TASK: Copy out the text of each entry below word for word, leaving out the pictures.

[[ INFORMATION GIVEN open ]]

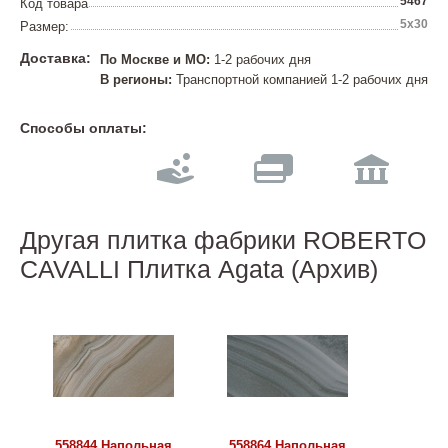
5467
Код товара
5х30
Размер:
Доставка:
По Москве и МО:
1-2 рабочих дня
В регионы:
Транспортной компанией 1-2 рабочих дня
Способы оплаты:
Другая плитка фабрики ROBERTO
CAVALLI Плитка Agata (Архив)
558844 Напольная
558864 Напольная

[[ INFORMATION GIVEN closed ]]

SOLUTION FOR THIS TASK:
5467
Код товара
5х30
Размер:
Доставка:
По Москве и МО:
1-2 рабочих дня
В регионы:
Транспортной компанией 1-2 рабочих дня
Способы оплаты:
Другая плитка фабрики ROBERTO
CAVALLI Плитка Agata (Архив)
558844 Напольная
558864 Напольная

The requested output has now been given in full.